Re: [PATCH net-next v4 4/4] net: gro: move L3 flush checks to tcp_gro_receive

From: Richard Gobert
Date: Wed Mar 27 2024 - 12:13:58 EST


Paolo Abeni wrote:
> On Tue, 2024-03-26 at 18:25 +0100, Richard Gobert wrote:
>> Paolo Abeni wrote:
>>> Hi,
>>>
>>> On Tue, 2024-03-26 at 16:02 +0100, Richard Gobert wrote:
>>>> This patch is meaningful by itself - removing checks against non-relevant
>>>> packets and making the flush/flush_id checks in a single place.
>>>
>>> I'm personally not sure this patch is a win. The code churn is
>>> significant. I understand this is for performance's sake, but I don't
>>> see the benefit???
>>>
>>
>> Could you clarify what do you mean by code churn?
>
> The diffstat of this patch is not negligible and touches very sensitive
> areas.
>

diff mainly touches flush/flush_id/is_atomic, the new code should be
less complex. I agree this is sensitive as it is part of core GRO -
I checked all relevant flows manually, but I can also create more
tests and ensure that logic remains the same.

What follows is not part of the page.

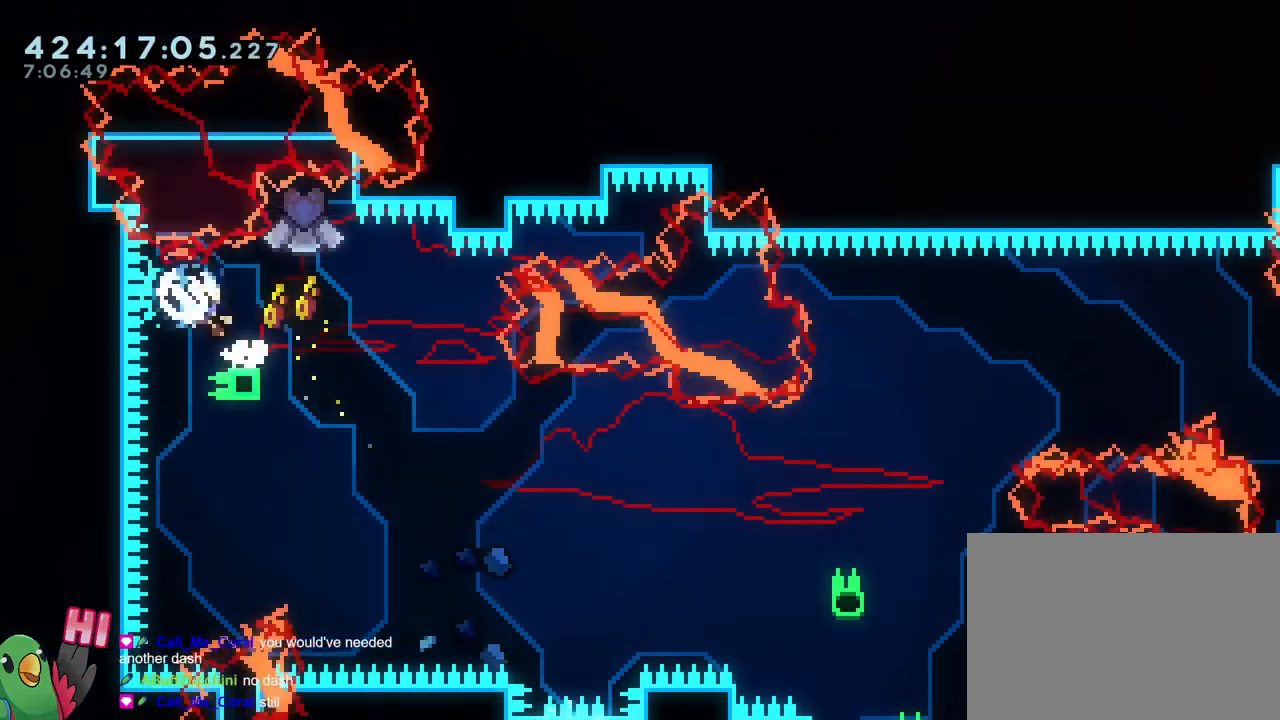
Gameplay with a controller (Nintendo layout); each line is a JSON object with the inputs held at the frame after it. "events" lists button and stick changes between this image and that frame as [ms after this image, input, new state], when the widget could be followed in between. Not read: DPAD_DOWN DPAD_RIGHT HOME L1 L3 R1 R3.
{"buttons": [], "left_stick": "down-right", "right_stick": "center"}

>>> he changelog shows that perf reports slightly lower figures for
>>> inet_gro_receive(). That is expected, as this patch move code out of
>>> such functio. What about inet_gro_flush()/tcp_gro_receive() where such
>>> code is moved?
>>>
>>
>> Please consider the following 2 common scenarios:
>>
>> 1) Multiple packets in the GRO bucket - the common case with multiple
>> packets in the bucket (i.e. running super_netperf TCP_STREAM) - each layer
>> executes a for loop - going over each packet in the bucket. Specifically,
>> L3 gro_receive loops over the bucket making flush,flush_id,is_atomic
>> checks. 
>
> Only for packets with the same rx hash.
>

Right, but there are only 8 GRO buckets, so a collision can still happen
on multiple concurrent streams.

>> For most packets in the bucket, these checks are not
>> relevant. (possibly also dirtying cache lines with non-relevant p
>> packets). Removing code in the for loop for this case is significant.
>>
>> 2) UDP/TCP streams which do not coalesce in GRO. This is the common case
>> for regular UDP connections (i.e. running netperf UDP_STREAM). In this
>> case, GRO is just overhead. Removing any code from these layers
>> is good (shown in the first measurement of the commit message).
>
> If UDP GRO is not enabled, there are no UDP packet staging in the UDP
> gro engine, the bucket list is empty.
>
>>> Additionally the reported deltas is within noise level according to my
>>> personal experience with similar tests.
>>>
>>
>> I've tested the difference between net-next and this patch repetitively,
>> which showed stable results each time. Is there any specific test you
>> think would be helpful to show the result?
>
> Anything that show measurable gain. 
>
> Reporting the CPU utilization in the inet_gro_receive() function alone
> is not enough, as part of the load has been moved into
> gro_network_flush()/tcp_gro_receive().
>

Got it, the numbers I reported were only relevant to UDP flows (so
measuring perf top with -g flag showed the same improvement). I'll post in v5
numbers relevant to TCP as well.

Thanks